Think about it, you can utilize simple equipment, a simple routine, and produce outstanding results.


Here is an example of a part of a particular training program that I implement for a certain training phase:


Day 1:  Day 2:

Deadlift x 5s x 5r

Front Squat x 5s x 5r

Bench Press   x 5s x 5r

Pull ups 4s x 10r

2 arm swing    x 3s x 20r

Day 2:

Cleans 5s x 5r

Parallel Back Squat x 4s x 5r

Barbell Shoulder Press x 5s x 5r

Turkish Get up x 3s x 3r/3r

The first set is a warm up set. It can be made into an ascending pyramid (increasing weight per set) or just straight sets (same load). For this training, you only need a barbell, a bench press, and a kettlebell. It requires 24 to 48 hours recovery in between Strength training days. Boring? Well, an experienced lifter may not be so bored.
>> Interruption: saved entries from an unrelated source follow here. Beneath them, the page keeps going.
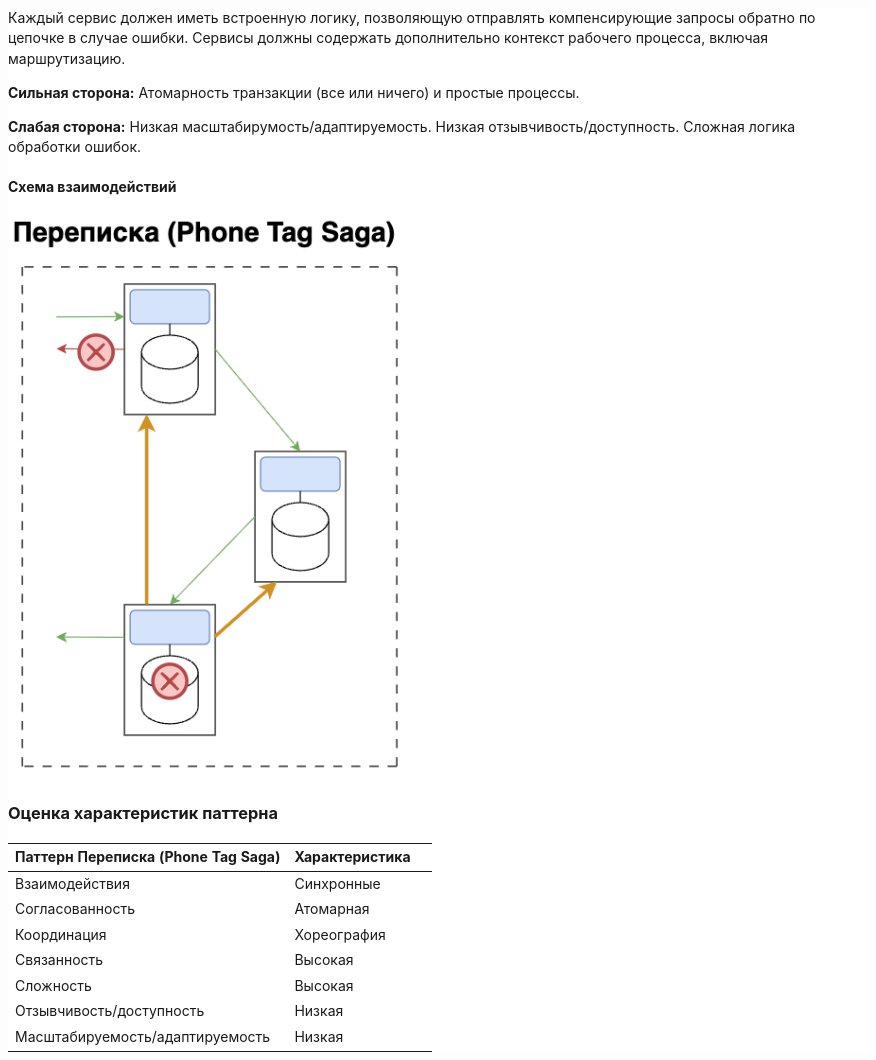 Каждый сервис должен иметь встроенную логику, позволяющую отправлять компенсирующие запросы
обратно по цепочке в случае ошибки. Сервисы должны содержать дополнительно контекст рабочего процесса, включая
маршрутизацию.

<b>Сильная сторона:</b> Атомарность транзакции (все или ничего) и простые процессы.

<b>Слабая сторона:</b> Низкая масштабирумость/адаптируемость. Низкая отзывчивость/доступность. Сложная логика обработки ошибок.

#### Схема взаимодействий

<img src="images/schemas/phoneTagSchema.jpg" width="400">

### Оценка характеристик паттерна

| Паттерн Переписка (Phone Tag Saga) | Характеристика |   |
|------------------------------------|----------------|---|
| Взаимодействия                     | Синхронные     |   |
| Согласованность                    | Атомарная      |   |
| Координация                        | Хореография    |   |
| Связанность                        | Высокая        |   |
| Сложность                          | Высокая        |   |
| Отзывчивость/доступность           | Низкая         |   |
| Масштабируемость/адаптируемость    | Низкая         |   |
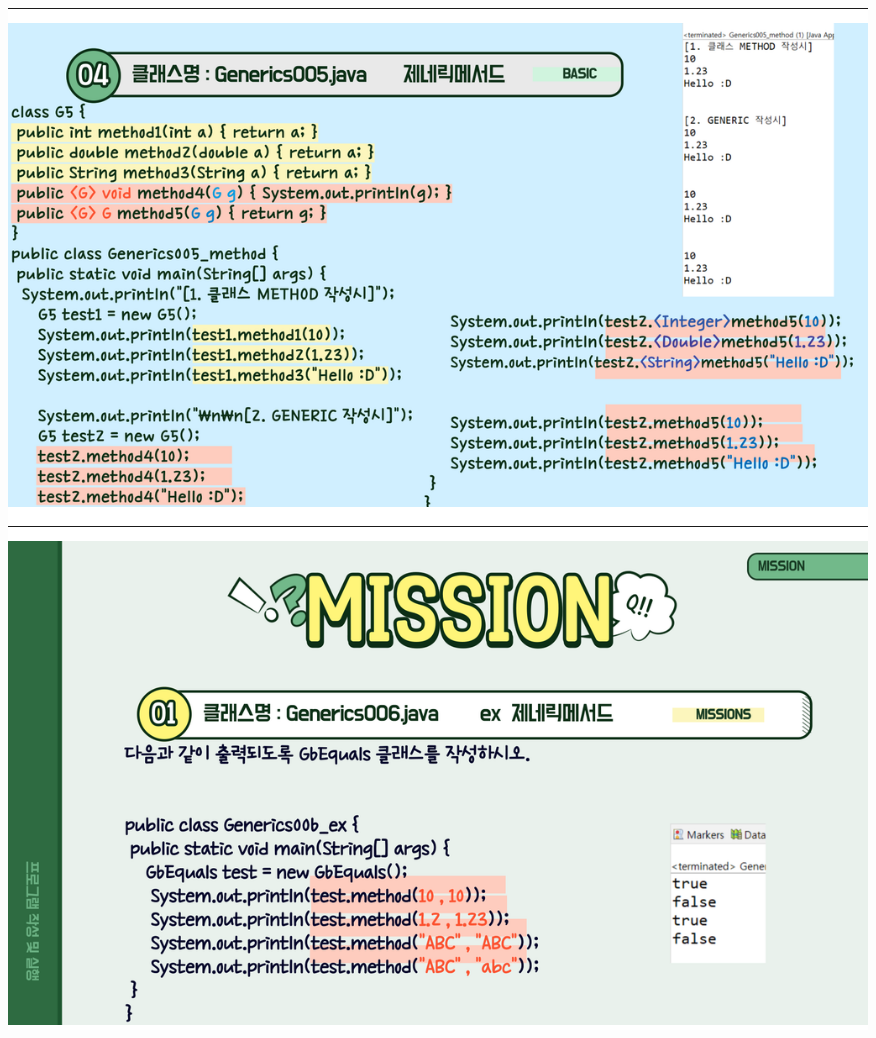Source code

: 

---

<img src="./chapter13-1/016.png" alt="collection Framework 016" width="100%" />



---

<img src="./chapter13-1/017.png" alt="collection Framework 017" width="100%" />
With the right intensity, it is challenging. Depending on the athletes mobility and stability, it may take time to be able to do full range of motion. This training program is usually for those who have been training consistently for a few months and shows good mobility with sufficient strength. It can be for new athletes IF they have the required ability to execute the exercise in the required range of motion while still being able to stabilize their body with the load and it depends on their movement aptitude. Most new trainees may not yet exhibit those qualities. So if you look at it, it may seem so simple, yet it is for more “advanced” trainees.

If you want a dynamic warm-up that stretches your hip as well as strengthens your torso, click here.


No overly complicated stuff. Straight to the point. Simple. Efficient. Useful.